Vol. 11, No. 27 Week of July 02, 2006

Shell talks up Arctic exploration

Kay Cashman

Petroleum News

A June 28 news story out of Stavanger, Norway, about Shell’s Arctic exploration plans confirms the company hopes to drill offshore northern Alaska next year. The story, written by Ian Talley of Dow Jones Newswires, also confirmed Shell’s interest in bidding in both the next Alaska Chukchi Sea lease sale and Russia’s licensing rounds for its part of the Chukchi.

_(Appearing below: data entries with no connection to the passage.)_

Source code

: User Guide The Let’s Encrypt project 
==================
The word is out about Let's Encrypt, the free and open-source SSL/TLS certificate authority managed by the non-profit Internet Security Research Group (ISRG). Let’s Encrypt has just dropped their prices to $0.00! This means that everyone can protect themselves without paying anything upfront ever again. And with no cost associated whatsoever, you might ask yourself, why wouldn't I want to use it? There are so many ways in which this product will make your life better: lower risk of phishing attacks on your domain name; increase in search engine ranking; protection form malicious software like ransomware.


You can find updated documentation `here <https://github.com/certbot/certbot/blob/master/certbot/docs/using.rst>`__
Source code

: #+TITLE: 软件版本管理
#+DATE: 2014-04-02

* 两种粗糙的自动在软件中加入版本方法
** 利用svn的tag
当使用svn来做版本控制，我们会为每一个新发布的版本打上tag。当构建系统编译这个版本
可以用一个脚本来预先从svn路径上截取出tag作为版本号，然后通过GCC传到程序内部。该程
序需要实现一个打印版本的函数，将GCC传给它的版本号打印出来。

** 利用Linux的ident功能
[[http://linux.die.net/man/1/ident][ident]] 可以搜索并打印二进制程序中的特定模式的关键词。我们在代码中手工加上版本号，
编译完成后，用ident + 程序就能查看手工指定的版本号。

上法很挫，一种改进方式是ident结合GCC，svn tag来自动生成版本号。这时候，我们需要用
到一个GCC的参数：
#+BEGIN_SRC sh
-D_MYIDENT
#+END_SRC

The article also provided previously unreported information, such as the new name for the Alaska Hammerhead prospect — Siv Ullig. That means Shell has dropped its interim name for the 1985 discovery, which was Kaktovik.

Shell, Talley wrote, “plans to increase its exploration and development drive in the Arctic regions, particularly in the Alaskan Beaufort Sea in the next year.” The information, he said, came from Robert Blaauw, Shell Russia and Arctic business development manager, whom he interviewed on the sidelines of an IBC conference.

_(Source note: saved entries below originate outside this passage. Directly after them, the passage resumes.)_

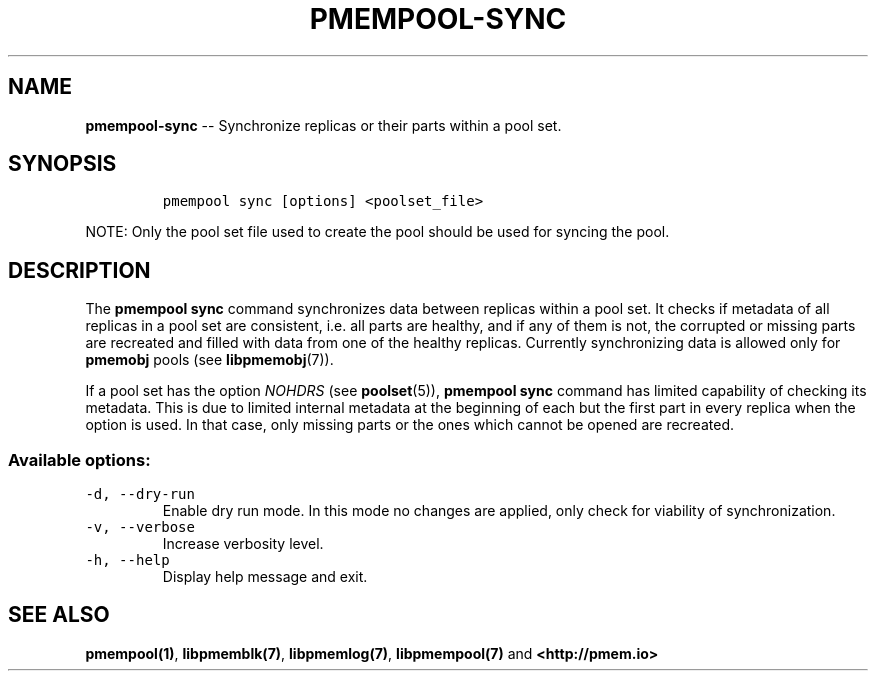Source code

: .\" Automatically generated by Pandoc 1.16.0.2
.\"
.TH "PMEMPOOL-SYNC" "1" "2017-12-11" "NVM Library - pmem Tools version 1.3" "NVML Programmer's Manual"
.hy
.\" Copyright 2014-2017, Intel Corporation
.\"
.\" Redistribution and use in source and binary forms, with or without
.\" modification, are permitted provided that the following conditions
.\" are met:
.\"
.\"     * Redistributions of source code must retain the above copyright
.\"       notice, this list of conditions and the following disclaimer.
.\"
.\"     * Redistributions in binary form must reproduce the above copyright
.\"       notice, this list of conditions and the following disclaimer in
.\"       the documentation and/or other materials provided with the
.\"       distribution.
.\"
.\"     * Neither the name of the copyright holder nor the names of its
.\"       contributors may be used to endorse or promote products derived
.\"       from this software without specific prior written permission.
.\"
.\" THIS SOFTWARE IS PROVIDED BY THE COPYRIGHT HOLDERS AND CONTRIBUTORS
.\" "AS IS" AND ANY EXPRESS OR IMPLIED WARRANTIES, INCLUDING, BUT NOT
.\" LIMITED TO, THE IMPLIED WARRANTIES OF MERCHANTABILITY AND FITNESS FOR
.\" A PARTICULAR PURPOSE ARE DISCLAIMED. IN NO EVENT SHALL THE COPYRIGHT
.\" OWNER OR CONTRIBUTORS BE LIABLE FOR ANY DIRECT, INDIRECT, INCIDENTAL,
.\" SPECIAL, EXEMPLARY, OR CONSEQUENTIAL DAMAGES (INCLUDING, BUT NOT
.\" LIMITED TO, PROCUREMENT OF SUBSTITUTE GOODS OR SERVICES; LOSS OF USE,
.\" DATA, OR PROFITS; OR BUSINESS INTERRUPTION) HOWEVER CAUSED AND ON ANY
.\" THEORY OF LIABILITY, WHETHER IN CONTRACT, STRICT LIABILITY, OR TORT
.\" (INCLUDING NEGLIGENCE OR OTHERWISE) ARISING IN ANY WAY OUT OF THE USE
.\" OF THIS SOFTWARE, EVEN IF ADVISED OF THE POSSIBILITY OF SUCH DAMAGE.
.SH NAME
.PP
\f[B]pmempool\-sync\f[] \-\- Synchronize replicas or their parts within
a pool set.
.SH SYNOPSIS
.IP
.nf
\f[C]
pmempool\ sync\ [options]\ <poolset_file>
\f[]
.fi
.PP
NOTE: Only the pool set file used to create the pool should be used for
syncing the pool.
.SH DESCRIPTION
.PP
The \f[B]pmempool sync\f[] command synchronizes data between replicas
within a pool set.
It checks if metadata of all replicas in a pool set are consistent, i.e.
all parts are healthy, and if any of them is not, the corrupted or
missing parts are recreated and filled with data from one of the healthy
replicas.
Currently synchronizing data is allowed only for \f[B]pmemobj\f[] pools
(see \f[B]libpmemobj\f[](7)).
.PP
If a pool set has the option \f[I]NOHDRS\f[] (see \f[B]poolset\f[](5)),
\f[B]pmempool sync\f[] command has limited capability of checking its
metadata.
This is due to limited internal metadata at the beginning of each but
the first part in every replica when the option is used.
In that case, only missing parts or the ones which cannot be opened are
recreated.
.SS Available options:
.TP
.B \f[C]\-d,\ \-\-dry\-run\f[]
Enable dry run mode.
In this mode no changes are applied, only check for viability of
synchronization.
.RS
.RE
.TP
.B \f[C]\-v,\ \-\-verbose\f[]
Increase verbosity level.
.RS
.RE
.TP
.B \f[C]\-h,\ \-\-help\f[]
Display help message and exit.
.RS
.RE
.SH SEE ALSO
.PP
\f[B]pmempool(1)\f[], \f[B]libpmemblk(7)\f[], \f[B]libpmemlog(7)\f[],
\f[B]libpmempool(7)\f[] and \f[B]<http://pmem.io>\f[]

Shell, he wrote, is eyeing the Arctic’s untapped reserves, estimated to be 25 percent of the world’s remaining undiscovered oil and gas resources.

“Although the company failed to be shortlisted for a stake in OAO Gazprom’s (GSPBEX.RS) giant 3.7 trillion cubic meter Shtokman project in the Barents Sea, it’s aiming to leverage its experience at Sakhalin II, its 55 percent liquefied-natural-gas venture in the Russian Far East,” Talley wrote.

Blaauw told Talley that Shell is concentrating on new exploration areas in Alaska’s Beaufort and possible new licensing rounds in Alaska and Russia’s Chukchi Sea. (In Alaska, a Chukchi Sea lease sale is tentatively scheduled for 2007. Petroleum News was unable to obtain information about upcoming licensing rounds in Russia’s Chukchi before going to press.)

“There’s exciting new exploration acreage in (the) Beaufort and we’ll start (the) seismic (survey) there in a few weeks,” Blaauw said. (See related story on page 4 of this issue.)

Shell, Talley reported, has 103 tracts in the Beaufort Sea “north of Alaska and Canada.”

Blaauw told him Shell plans to start drilling in the Beaufort next year, using the Kulluk, a specially designed Arctic drillship.

Blaauw “said although the drilling program would be finalized after the new seismic survey, it will likely include a reappraisal of the Siv Ullig oil field.”